§ Listed records
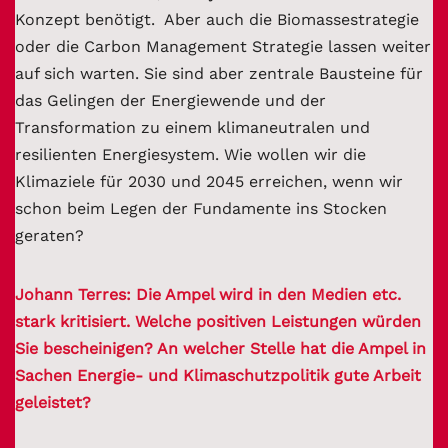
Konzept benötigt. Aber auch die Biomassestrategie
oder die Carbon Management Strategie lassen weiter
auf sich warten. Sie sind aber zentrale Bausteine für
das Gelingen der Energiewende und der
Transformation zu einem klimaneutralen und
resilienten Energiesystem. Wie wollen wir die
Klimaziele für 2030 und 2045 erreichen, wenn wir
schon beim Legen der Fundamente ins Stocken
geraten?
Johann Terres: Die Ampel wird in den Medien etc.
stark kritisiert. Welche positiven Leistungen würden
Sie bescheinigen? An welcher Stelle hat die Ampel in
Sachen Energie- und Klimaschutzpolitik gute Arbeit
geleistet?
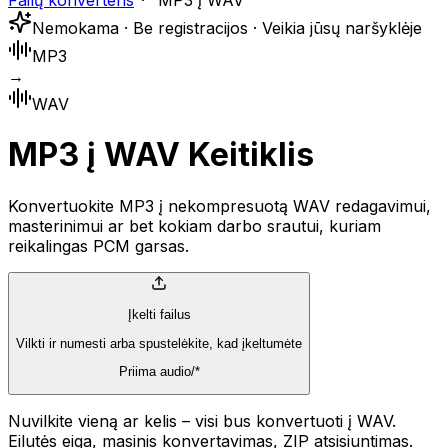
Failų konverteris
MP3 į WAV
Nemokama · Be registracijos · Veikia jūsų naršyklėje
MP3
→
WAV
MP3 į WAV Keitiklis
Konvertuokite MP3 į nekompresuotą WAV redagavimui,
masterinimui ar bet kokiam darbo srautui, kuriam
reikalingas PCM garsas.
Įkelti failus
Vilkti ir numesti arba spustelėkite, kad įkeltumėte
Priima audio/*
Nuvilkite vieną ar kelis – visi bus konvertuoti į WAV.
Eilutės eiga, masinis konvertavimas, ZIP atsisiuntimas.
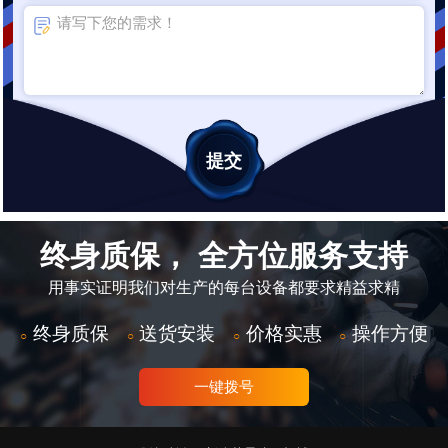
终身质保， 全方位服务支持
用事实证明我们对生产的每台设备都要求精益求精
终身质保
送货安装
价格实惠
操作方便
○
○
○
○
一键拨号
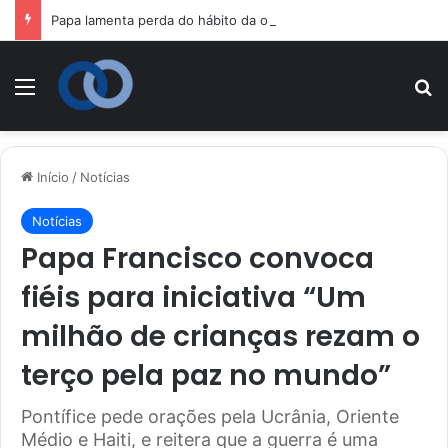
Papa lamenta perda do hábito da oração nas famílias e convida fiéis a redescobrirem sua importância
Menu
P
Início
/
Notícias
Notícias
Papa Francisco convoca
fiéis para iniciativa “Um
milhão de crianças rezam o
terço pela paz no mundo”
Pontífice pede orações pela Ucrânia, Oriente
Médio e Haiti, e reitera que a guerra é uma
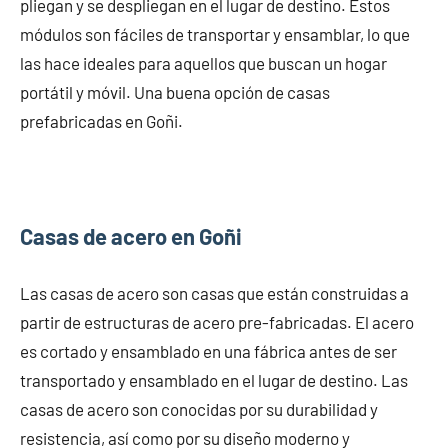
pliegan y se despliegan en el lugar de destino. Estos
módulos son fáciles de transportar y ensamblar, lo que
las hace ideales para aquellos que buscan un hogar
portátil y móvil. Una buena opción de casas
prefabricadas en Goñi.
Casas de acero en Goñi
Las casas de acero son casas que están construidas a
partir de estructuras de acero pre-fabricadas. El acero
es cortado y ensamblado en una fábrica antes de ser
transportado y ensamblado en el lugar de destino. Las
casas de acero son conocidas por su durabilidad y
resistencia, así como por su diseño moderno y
...
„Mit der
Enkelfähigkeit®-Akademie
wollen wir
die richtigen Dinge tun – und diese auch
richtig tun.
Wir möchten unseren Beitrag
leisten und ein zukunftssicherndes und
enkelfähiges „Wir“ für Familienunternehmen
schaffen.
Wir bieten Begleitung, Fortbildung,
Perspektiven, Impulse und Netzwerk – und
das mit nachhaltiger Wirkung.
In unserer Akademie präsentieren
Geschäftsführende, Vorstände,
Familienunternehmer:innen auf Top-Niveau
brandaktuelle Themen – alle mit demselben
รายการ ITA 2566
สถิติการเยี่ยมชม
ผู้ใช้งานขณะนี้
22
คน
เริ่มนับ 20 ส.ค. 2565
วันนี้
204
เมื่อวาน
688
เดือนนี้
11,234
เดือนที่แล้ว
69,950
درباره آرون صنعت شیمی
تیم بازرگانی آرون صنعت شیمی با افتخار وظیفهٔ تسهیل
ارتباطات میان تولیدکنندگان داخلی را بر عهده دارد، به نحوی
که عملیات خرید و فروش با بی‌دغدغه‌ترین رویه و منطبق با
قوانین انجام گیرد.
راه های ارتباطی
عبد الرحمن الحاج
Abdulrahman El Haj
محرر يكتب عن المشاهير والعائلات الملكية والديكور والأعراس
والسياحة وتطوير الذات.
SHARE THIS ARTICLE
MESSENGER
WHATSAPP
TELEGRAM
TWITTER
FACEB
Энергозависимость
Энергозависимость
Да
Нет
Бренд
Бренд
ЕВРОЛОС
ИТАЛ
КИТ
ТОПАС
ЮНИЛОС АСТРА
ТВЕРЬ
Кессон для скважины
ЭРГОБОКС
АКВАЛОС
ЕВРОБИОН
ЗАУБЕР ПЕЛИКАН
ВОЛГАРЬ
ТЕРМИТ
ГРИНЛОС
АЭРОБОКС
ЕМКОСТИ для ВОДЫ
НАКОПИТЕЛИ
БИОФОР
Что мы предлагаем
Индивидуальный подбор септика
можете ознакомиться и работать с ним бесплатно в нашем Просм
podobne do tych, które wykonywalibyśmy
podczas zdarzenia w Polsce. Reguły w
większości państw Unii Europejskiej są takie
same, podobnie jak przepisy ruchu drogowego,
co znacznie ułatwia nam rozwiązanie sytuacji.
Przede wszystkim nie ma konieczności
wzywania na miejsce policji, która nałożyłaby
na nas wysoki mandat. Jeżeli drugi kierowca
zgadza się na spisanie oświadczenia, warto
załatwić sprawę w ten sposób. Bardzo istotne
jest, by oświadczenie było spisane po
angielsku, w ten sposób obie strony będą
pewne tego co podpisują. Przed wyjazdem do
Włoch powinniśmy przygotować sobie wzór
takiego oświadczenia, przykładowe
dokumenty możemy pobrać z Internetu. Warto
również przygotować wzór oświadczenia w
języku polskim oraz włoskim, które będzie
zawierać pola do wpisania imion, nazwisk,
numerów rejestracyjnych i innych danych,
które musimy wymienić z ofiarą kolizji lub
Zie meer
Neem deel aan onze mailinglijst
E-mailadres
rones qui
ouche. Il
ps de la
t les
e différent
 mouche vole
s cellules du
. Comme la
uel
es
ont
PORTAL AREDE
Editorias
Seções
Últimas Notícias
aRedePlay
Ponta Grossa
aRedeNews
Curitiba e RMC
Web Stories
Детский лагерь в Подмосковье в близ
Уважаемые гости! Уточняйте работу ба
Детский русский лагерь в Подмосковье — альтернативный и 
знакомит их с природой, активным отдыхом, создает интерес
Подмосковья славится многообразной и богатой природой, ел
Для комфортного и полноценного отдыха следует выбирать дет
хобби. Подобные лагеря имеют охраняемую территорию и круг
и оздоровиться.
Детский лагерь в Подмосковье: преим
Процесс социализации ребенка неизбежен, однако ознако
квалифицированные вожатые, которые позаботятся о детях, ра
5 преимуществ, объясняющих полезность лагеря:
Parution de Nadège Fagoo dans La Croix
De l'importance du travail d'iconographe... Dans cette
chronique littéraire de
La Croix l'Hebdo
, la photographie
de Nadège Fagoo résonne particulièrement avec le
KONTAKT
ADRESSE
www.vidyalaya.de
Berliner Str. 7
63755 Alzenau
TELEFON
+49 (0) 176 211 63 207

§ Activity
Within the data above, the lines from the one with "Włoch powinniśmy przygotować sobie wzór" to the one with "176 211 63 207" must be repeated exactly; no other line belongs in the answer.

§ Result of this exercise
Włoch powinniśmy przygotować sobie wzór
takiego oświadczenia, przykładowe
dokumenty możemy pobrać z Internetu. Warto
również przygotować wzór oświadczenia w
języku polskim oraz włoskim, które będzie
zawierać pola do wpisania imion, nazwisk,
numerów rejestracyjnych i innych danych,
które musimy wymienić z ofiarą kolizji lub
Zie meer
Neem deel aan onze mailinglijst
E-mailadres
rones qui
ouche. Il
ps de la
t les
e différent
 mouche vole
s cellules du
. Comme la
uel
es
ont
PORTAL AREDE
Editorias
Seções
Últimas Notícias
aRedePlay
Ponta Grossa
aRedeNews
Curitiba e RMC
Web Stories
Детский лагерь в Подмосковье в близ
Уважаемые гости! Уточняйте работу ба
Детский русский лагерь в Подмосковье — альтернативный и 
знакомит их с природой, активным отдыхом, создает интерес
Подмосковья славится многообразной и богатой природой, ел
Для комфортного и полноценного отдыха следует выбирать дет
хобби. Подобные лагеря имеют охраняемую территорию и круг
и оздоровиться.
Детский лагерь в Подмосковье: преим
Процесс социализации ребенка неизбежен, однако ознако
квалифицированные вожатые, которые позаботятся о детях, ра
5 преимуществ, объясняющих полезность лагеря:
Parution de Nadège Fagoo dans La Croix
De l'importance du travail d'iconographe... Dans cette
chronique littéraire de
La Croix l'Hebdo
, la photographie
de Nadège Fagoo résonne particulièrement avec le
KONTAKT
ADRESSE
www.vidyalaya.de
Berliner Str. 7
63755 Alzenau
TELEFON
+49 (0) 176 211 63 207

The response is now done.